What is your best method or website when it comes to promoting your books?
I’ve found that building relationships is the most satisfying form of promotion for me. That happens through my grief recovery community on my Facebook page, through my email course subscribers, and my book launch teams. I’ve had to learn that good promotion comes from being generous – even more generous than is comfortable. I’m here to help as many people as possible – or as many as want it – and that needs to be reflected in my methods of promotion.
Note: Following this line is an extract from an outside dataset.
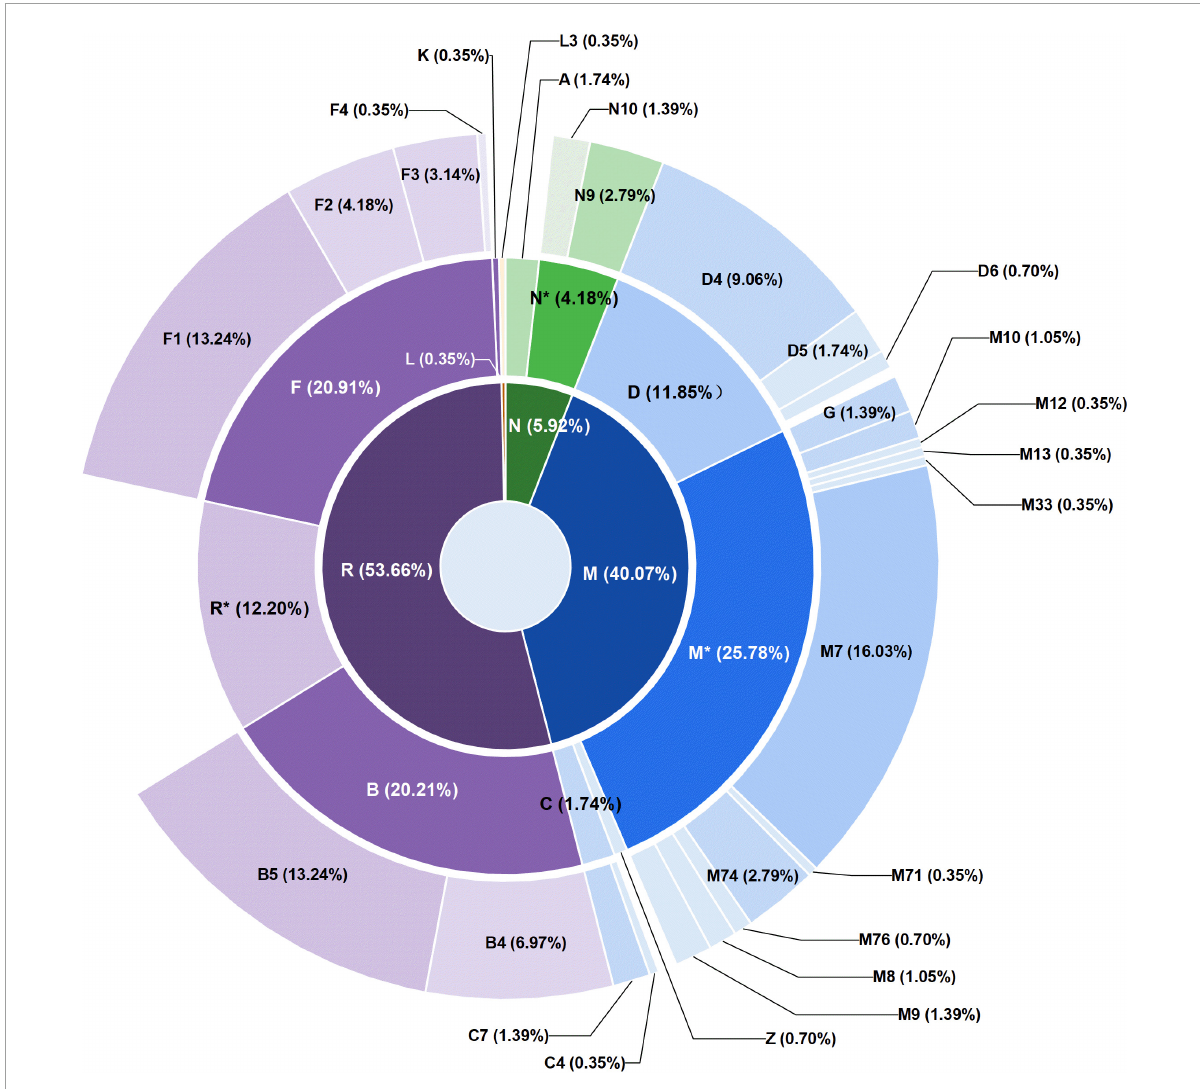
FIGURE4 Distribution of mitochondrial haplogroups in 287 individuals of Tai-Kadai in Guizhou. The macrohaplogroups M, N, and R displayed in the innermost circle are represented by different colors. The circle in the middle represents the distribution and proportion of each haplogroup belonging to macrohaplogroups M, N, and R. The outermost circle shows the distribution and proportion of sub-haplogroups in more detail.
Do you have any advice for new authors?
Stay at it! In writing, everything builds on itself. I began with keeping a journal. In the summer of 2011, I began writing a weekly newspaper column of 250 words for free. Now it’s 5 years, 5 books, and 300 articles in numerous publications later. Everything matters. Write. Keep writing. And learn to write well. Not perfect, but well.
What is the best advice you have ever heard?
Done is better than perfect. It is sometimes scary to think about your words being out there in print, forever. But it will never be perfect. I don’t even know what that would be. But it can be good. I have learned to say, “Good enough,” and hit send.
What are you reading now?
I am rereading Waking the Dead, and also Fathered by God by John Eldredge. I’m also enjoying delving into Conan Doyle’s The Adventures of Sherlock Holmes.
What’s next for you as a writer?
Staying the course. I need to be writing, continually. I need to continue to develop relationships and find partners in reaching people who are hurting and need help. I need to network and partner more than I do. The need is massive.
If you were going to be stranded on a desert island and allowed to take 3 or 4 books with you what books would you bring?
The Bible, Robinson Crusoe (ha!), and a Mark Twain collection (for humor’s sake!).